%%

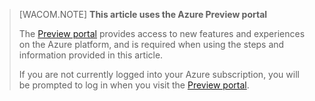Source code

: 
> [WACOM.NOTE] **This article uses the Azure Preview portal**
> 
> The [Preview portal](https://manage.windowsazure.cn/) provides access to new features and experiences on the Azure platform, and is required when using the steps and information provided in this article.
> 
> If you are not currently logged into your Azure subscription, you will be prompted to log in when you visit the [Preview portal](https://manage.windowsazure.cn/).


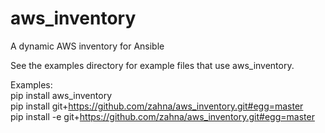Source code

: # aws_inventory
A dynamic AWS inventory for Ansible

See the examples directory for example files that use aws_inventory.

Examples:  
pip install aws_inventory  
pip install git+https://github.com/zahna/aws_inventory.git#egg=master  
pip install -e git+https://github.com/zahna/aws_inventory.git#egg=master  

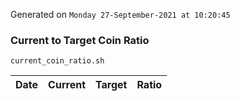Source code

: Generated on `Monday 27-September-2021 at 10:20:45`

### Current to Target Coin Ratio
`current_coin_ratio.sh`

Date|Current|Target|Ratio
---|---|---|---
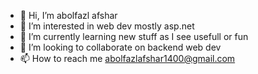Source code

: - 👋 Hi, I’m abolfazl afshar 
- 👀 I’m interested in web dev mostly asp.net 
- 🌱 I’m currently learning new stuff as I see usefull or fun
- 💞️ I’m looking to collaborate on backend web dev
- 📫 How to reach me abolfazlafshar1400@gmail.com

<!---
afshar1400/afshar1400 is a ✨ special ✨ repository because its `README.md` (this file) appears on your GitHub profile.
You can click the Preview link to take a look at your changes.
--->
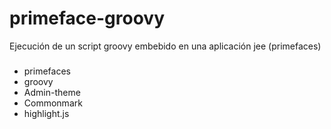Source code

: # primeface-groovy

Ejecución de un script groovy embebido en una aplicación jee (primefaces)

###

* primefaces
* groovy
* Admin-theme
* Commonmark
* highlight.js
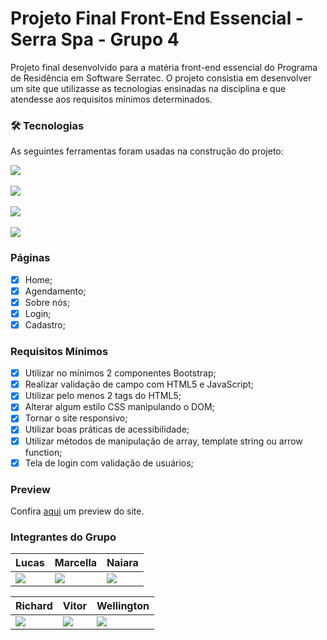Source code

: # Projeto Final Front-End Essencial - Serra Spa - Grupo 4

Projeto final desenvolvido para a matéria front-end essencial do Programa de Residência em Software Serratec. O projeto consistia em desenvolver um site que utilizasse as tecnologias ensinadas na disciplina e que atendesse aos requisitos mínimos determinados.

### 🛠 Tecnologias

As seguintes ferramentas foram usadas na construção do projeto:

<div>
  <img src="https://img.shields.io/static/v1?label=HTML&message=Markup Language&color=orange&style=for-the-badge&logo=HTML5"/>
  <br><br>
  <img src="https://img.shields.io/static/v1?label=CSS&message=style sheets&color=blue&style=for-the-badge&logo=CSS3"/>
  <br><br>
  <img src="https://img.shields.io/static/v1?label=Bootstrap&message=framework&color=violet&style=for-the-badge&logo=Bootstrap"/>
  <br><br>
  <img src="https://img.shields.io/static/v1?label=JS&message=Javascript&color=yellow&style=for-the-badge&logo=Javascript"/> 
</div>

### Páginas

- [x] Home;
- [x] Agendamento;
- [x] Sobre nós;
- [x] Login;
- [x] Cadastro;

### Requisitos Mínimos

- [x] Utilizar no mínimos 2 componentes Bootstrap;
- [x] Realizar validação de campo com HTML5 e JavaScript;
- [x] Utilizar pelo menos 2 tags do HTML5;
- [x] Alterar algum estilo CSS manipulando o DOM;
- [x] Tornar o site responsivo;
- [x] Utilizar boas práticas de acessibilidade;
- [x] Utilizar métodos de manipulação de array, template string ou arrow function;
- [x] Tela de login com validação de usuários;

### Preview

Confira [aqui](https://gp4-20212-frontend.netlify.app/) um preview do site.

### Integrantes do Grupo

Lucas          | Marcella       | Naiara         |
-------------- | -------------- | -------------- |
<a href="https://www.linkedin.com/in/lucasvihuchibraga/"><img src="https://img.shields.io/badge/LinkedIn-0077B5?style=for-the-badge&logo=linkedin&logoColor=white" /></a>| <a href="https://www.linkedin.com/in/marcella-henriques-de-carvalho-82500916a/"><img src="https://img.shields.io/badge/LinkedIn-0077B5?style=for-the-badge&logo=linkedin&logoColor=white" /></a>| <a href="https://www.linkedin.com/in/naiara-sampaio/"><img src="https://img.shields.io/badge/LinkedIn-0077B5?style=for-the-badge&logo=linkedin&logoColor=white" /></a>| 

Richard        | Vitor          | Wellington     |
-------------- | -------------- | -------------- |
<a href="https://www.linkedin.com/in/richard-dutra-ferreira/"><img src="https://img.shields.io/badge/LinkedIn-0077B5?style=for-the-badge&logo=linkedin&logoColor=white" /></a>| <a href="https://github.com/vitorc7"><img src="https://img.shields.io/badge/LinkedIn-0077B5?style=for-the-badge&logo=linkedin&logoColor=white" /></a>| <a href="https://www.linkedin.com/in/wellington-barbosa-de-souza-474585224"><img src="https://img.shields.io/badge/LinkedIn-0077B5?style=for-the-badge&logo=linkedin&logoColor=white" /></a>|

%%

**Work required**
Convert the data, starting with the line that contains "### 🛠 Tecnologias" and continuing through the line that contains "### Integrantes do Grupo", into a Markdown table with a Row column for the row number and a Line column for the line itself. Include both of those lines, and omit all blank lines.

**Exercise result**
| Row | Line |
|---|---|
| 1 | ### 🛠 Tecnologias |
| 2 | As seguintes ferramentas foram usadas na construção do projeto: |
| 3 | <div> |
| 4 |   <img src="https://img.shields.io/static/v1?label=HTML&message=Markup Language&color=orange&style=for-the-badge&logo=HTML5"/> |
| 5 |   <br><br> |
| 6 |   <img src="https://img.shields.io/static/v1?label=CSS&message=style sheets&color=blue&style=for-the-badge&logo=CSS3"/> |
| 7 |   <br><br> |
| 8 |   <img src="https://img.shields.io/static/v1?label=Bootstrap&message=framework&color=violet&style=for-the-badge&logo=Bootstrap"/> |
| 9 |   <br><br> |
| 10 |   <img src="https://img.shields.io/static/v1?label=JS&message=Javascript&color=yellow&style=for-the-badge&logo=Javascript"/>  |
| 11 | </div> |
| 12 | ### Páginas |
| 13 | - [x] Home; |
| 14 | - [x] Agendamento; |
| 15 | - [x] Sobre nós; |
| 16 | - [x] Login; |
| 17 | - [x] Cadastro; |
| 18 | ### Requisitos Mínimos |
| 19 | - [x] Utilizar no mínimos 2 componentes Bootstrap; |
| 20 | - [x] Realizar validação de campo com HTML5 e JavaScript; |
| 21 | - [x] Utilizar pelo menos 2 tags do HTML5; |
| 22 | - [x] Alterar algum estilo CSS manipulando o DOM; |
| 23 | - [x] Tornar o site responsivo; |
| 24 | - [x] Utilizar boas práticas de acessibilidade; |
| 25 | - [x] Utilizar métodos de manipulação de array, template string ou arrow function; |
| 26 | - [x] Tela de login com validação de usuários; |
| 27 | ### Preview |
| 28 | Confira [aqui](https://gp4-20212-frontend.netlify.app/) um preview do site. |
| 29 | ### Integrantes do Grupo |